Use our comparison tables and reviews to compare the best South African CFD brokers and switch to a CFD trading platform that offers the most markets, best pricing and client security.

Is now a good time to trade Oil or Gas in South Africa?

Michael Brown, Chief Market Strategist at Pepperstone, told us that Natural gas is a different ‘kettle of fish’ to crude, not least considering that Qatar, the world’s largest supplier, has suspended production for the time being. The length of any such suspension is key for the outlook here, though markets have wasted no time in pricing supply disruptions, with TTF futures having rallied well over 50% since that suspension was announced.

Crude market participants have been pricing a substantially higher risk premium for some time now, given that US military intervention in the Middle East was looking likely, though said premium has ratcheted higher still since the weekend, after kinetic action begun.

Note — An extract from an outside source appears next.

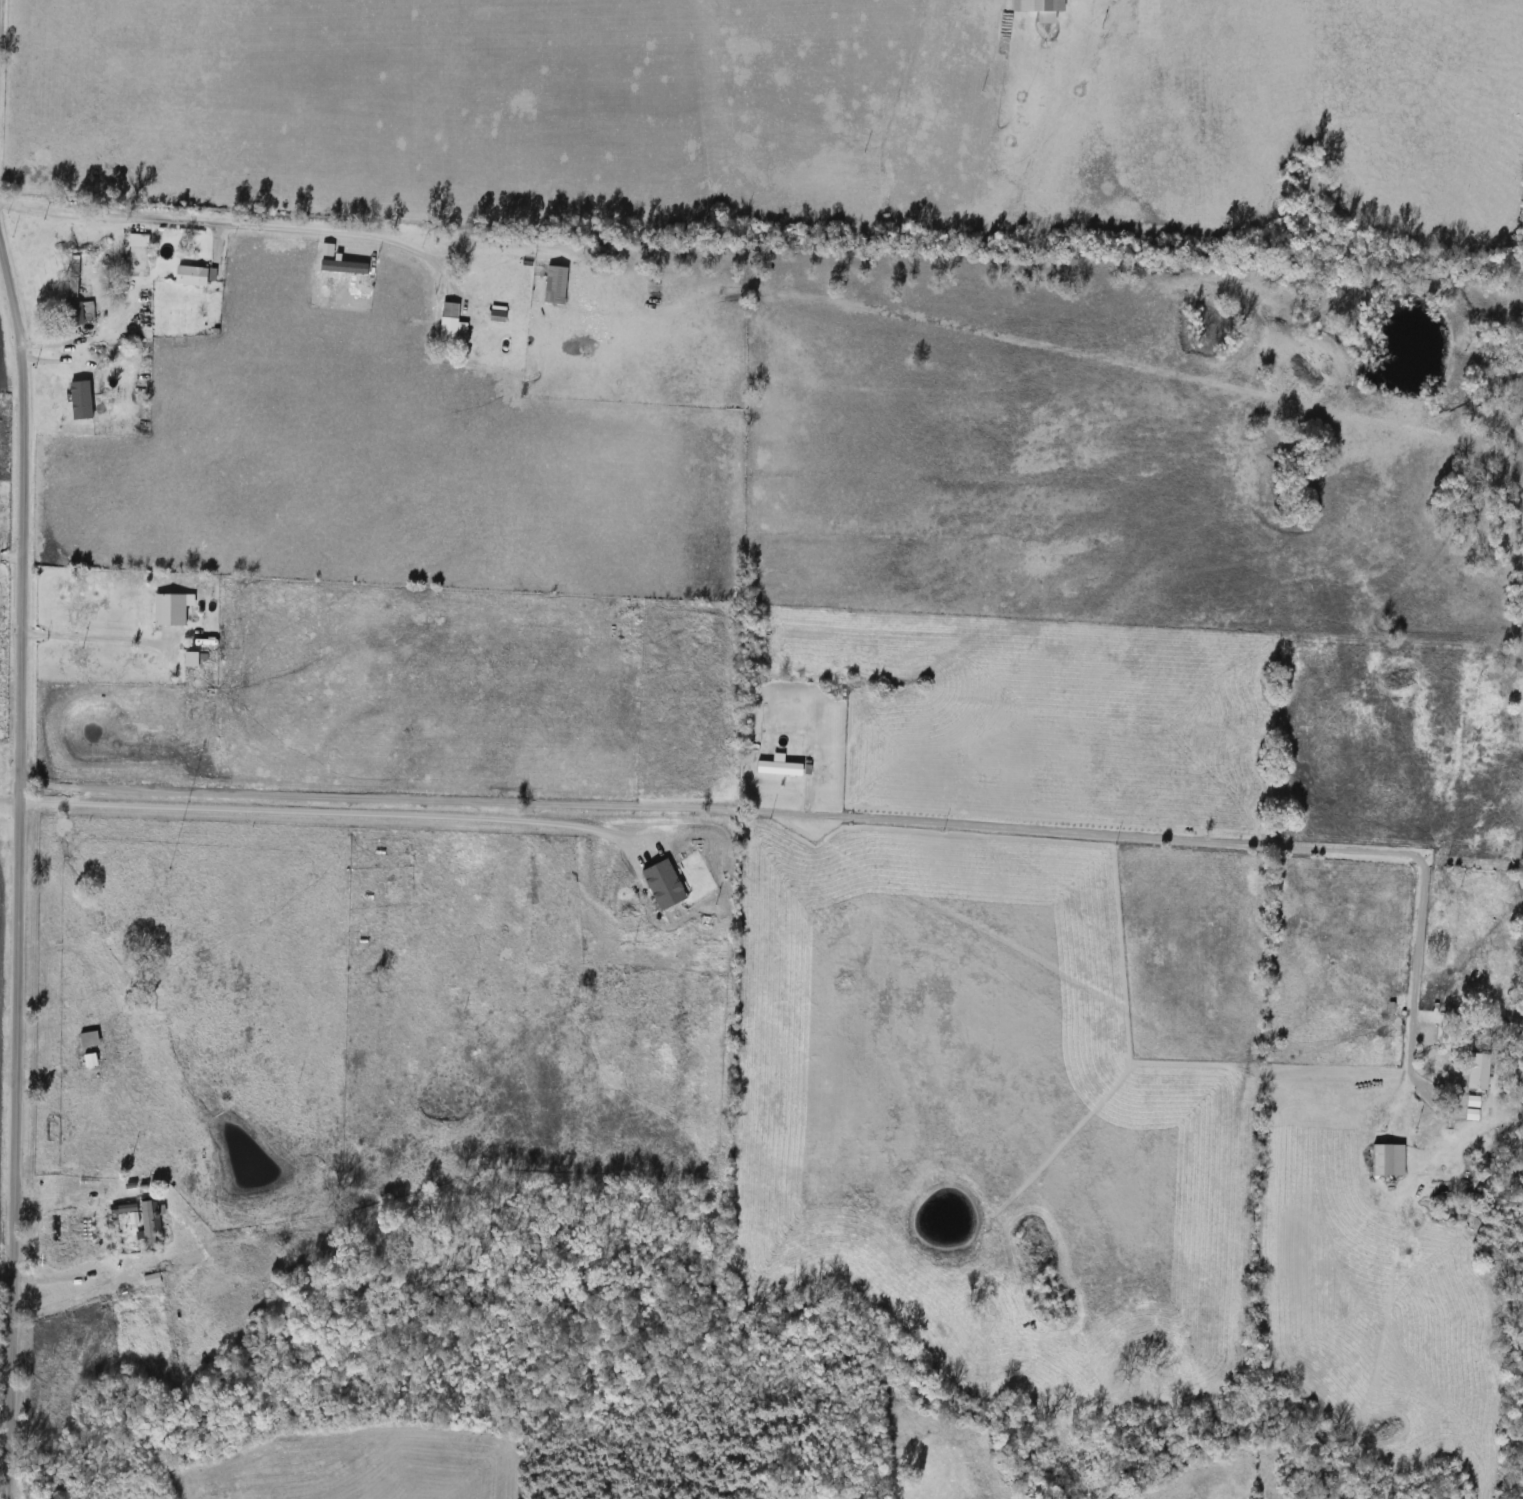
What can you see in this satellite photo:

Of course, many are now questioning whether we could trade to $100bbl in Brent, though such a view seems hyperbolic for now, barring a prolonged blockage of the Strait of Hormuz, or significant damage to energy infrastructure in the Gulf, neither of which have yet taken place.

From a macroeconomic perspective, key will be the length of any conflict, and subsequent rally in crude benchmarks, with a more prolonged military operation likely leading to Brent remaining north of $80bbl for the foreseeable, in turn bringing with it notable inflationary implications, which could delay central banks like the BoE from delivering rate cuts in the short-term. Signals that both sides of the present conflict may be prepared to take ‘off ramps’ and de-escalate the situation would clearly be a positive signal, and see some degree of risk premium priced out.